If you want to continue it then I would suggest sitting down for a while and planing out everything. Like the main characters, the settings you might use (perhaps do some research on the areas if you don't have a good grasp on them), as well as the story and where you are heading with it. I'd also look into having someone read over it, after you have read over it yourself, checking for grammar and spelling mistakes.

2231391
Hopefully the grammar you're referring to is about the rest of the story when Princess Twilight comes in, because anything before that was done on purporse since the original Doom Repercussions of Evil fanfic was actually written like that. As Reginald said, I mentioned what they did and what happened to them during the event, but never really said what they are (or supposed to be) for people not familiar with the TCB universe. I just figured just merely saying what they did to get themselves to disband or face judgement is good enough of an idea of what they are.

That's what I normally do but since it was only a spur of a moment story, I only checked over it once. Although I wasn't surprised about the story being bad in general, what I'm more surprised, from what you're telling me, is that you didn't know that the story involving John and Celestia is "story within a story," like any indication that the "first couple of paragraphs" was written by another character in his youth doesn't exist.

2231929
Still even if the original one was written like that it still reads bad throughout and the time and effort you put into it reflects it. Also having a story within a story has to make sense instead of it being tacked on at the end because that is how it reads to me.

2232681
Tacked on the end? The story within the story is the first thing you read. I mean, how many stories begin with a fake out before you find out that it was another story that was read by another character?

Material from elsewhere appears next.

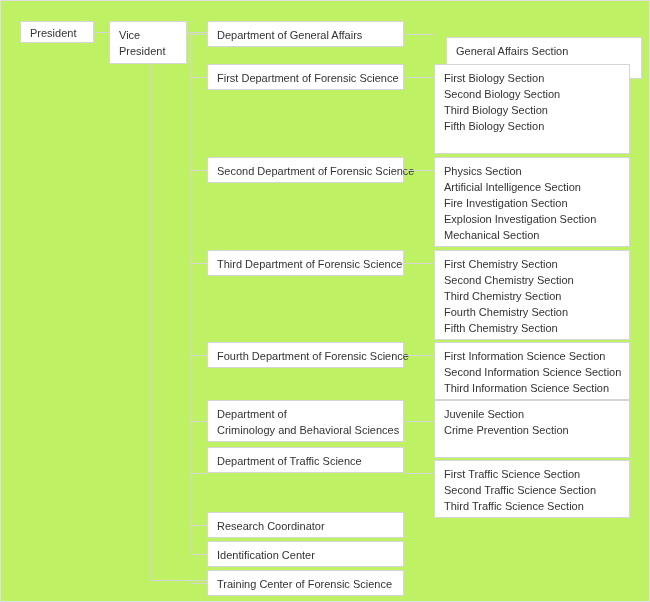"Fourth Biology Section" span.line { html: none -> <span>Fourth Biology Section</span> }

Please, please tell me that what you think read bad is the Twilight Sparkle portion of the story rather than John's since his story was written like that done on purpose. Because from the way I'm interpreting your message, what happened is that you were so disgusted by John's part of the story that you skimmed the rest of it without ever realizing that John is a fictional character written by Twilight's friend. That's not what happened isn't it? I'll understand a little bit more if you read it while wondering "where the heck is John and who is this Tim person?" But that will just give me more questions about how did you not know that everything in italics at the beginning wasn't *ahem* "real?"

5 words: "What the fuck just happened?"